New material for vertebral fractures repair

Vertebroplasty, the injection of bone cement into fractured vertebra in order to restore its original height and shape, is the most popular and effective treatment of vertebral compression fractures. However, the long term success of this kind of procedures is totally entitled to the ability of the bone cement to behave similarly to bone tissue. Bone cements are synthetic materials generally based on acrylic polymers as polymethylmethacrilate (PMMA). While bone tissue is a tough material, that is a material that deforms before it breaks; PMMA shows a brittle behavior as it breaks without deforming. Osteoporotic bone tissue tends to be more fragile than healthy bone and acrylic bone cements. This means that if a certain vertebra has been repaired using this

This article describes the development of a comb-like polymer with polyisoprene (biopolymer) backbone and short PMMA side chains. This same material having entrapped barium sulphate nanoparticles is also described. The idea is to achieve an even distribution of the nanoparticles, as they are needed in order to perform the surgery. Additionally, it avoids large agglomerates of the nanoparticles. Different techniques were used in order to describe the chemical structure of the material, establishing that in average there are four units of methylmethacrilate per unit of isoprene Different mechanical tests indicated that the new material without nanoparticles is tougher than polymethylmethacrilate thus being a good replacement in bone cement formulations. The homogeneous distribution of the Barium Sulphate nanoparticles was determined through Scanning Electron Microscopy.

→ **Action item A**:
From the bone cement article, list each material it calls tough, brittle, or fragile (including "tougher" or "more fragile"), with the term it uses for each.
→ **Action item B**:
Write out the part of the bone cement article starting with "This article describes" and going on through "Scanning Electron Microscopy.".
Rely only on the bone cement article above.

→ **Provided material**:
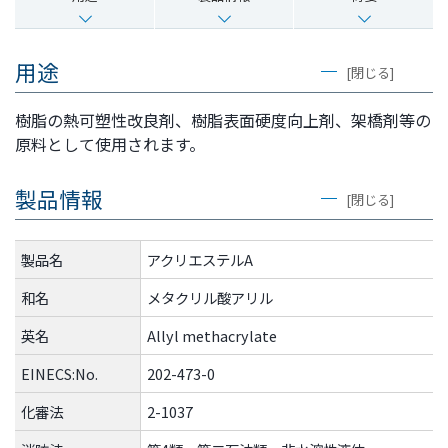
文
に
移
用途
[閉じる]
動
し
樹脂の熱可塑性改良剤、樹脂表面硬度向上剤、架橋剤等の
ま
原料として使用されます。
す
フ
製品情報
ッ
[閉じる]
タ
ー
製品名
アクリエステルA
情
報
和名
メタクリル酸アリル
に
英名
Allyl methacrylate
移
動
EINECS:No.
202-473-0
し
化審法
2-1037
ま
す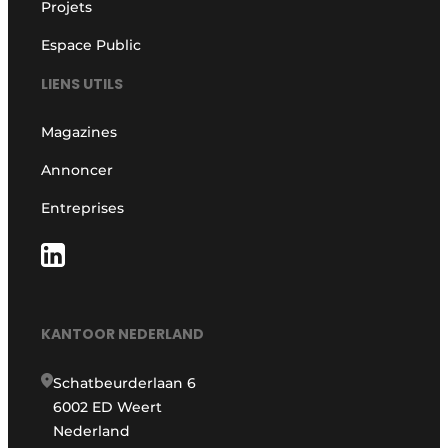
Projets
Espace Public
LIENS UTILS
Magazines
Annoncer
Entreprises
KANTOOR NEDERLAND
Schatbeurderlaan 6
6002 ED Weert
Nederland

→ **Exercise answer A**:
- Bone tissue: tough
- PMMA (polymethylmethacrilate): brittle
- Osteoporotic bone tissue: more fragile
- The new material without nanoparticles: tougher

→ **Exercise answer B**:
This article describes the development of a comb-like polymer with polyisoprene (biopolymer) backbone and short PMMA side chains. This same material having entrapped barium sulphate nanoparticles is also described. The idea is to achieve an even distribution of the nanoparticles, as they are needed in order to perform the surgery. Additionally, it avoids large agglomerates of the nanoparticles. Different techniques were used in order to describe the chemical structure of the material, establishing that in average there are four units of methylmethacrilate per unit of isoprene Different mechanical tests indicated that the new material without nanoparticles is tougher than polymethylmethacrilate thus being a good replacement in bone cement formulations. The homogeneous distribution of the Barium Sulphate nanoparticles was determined through Scanning Electron Microscopy.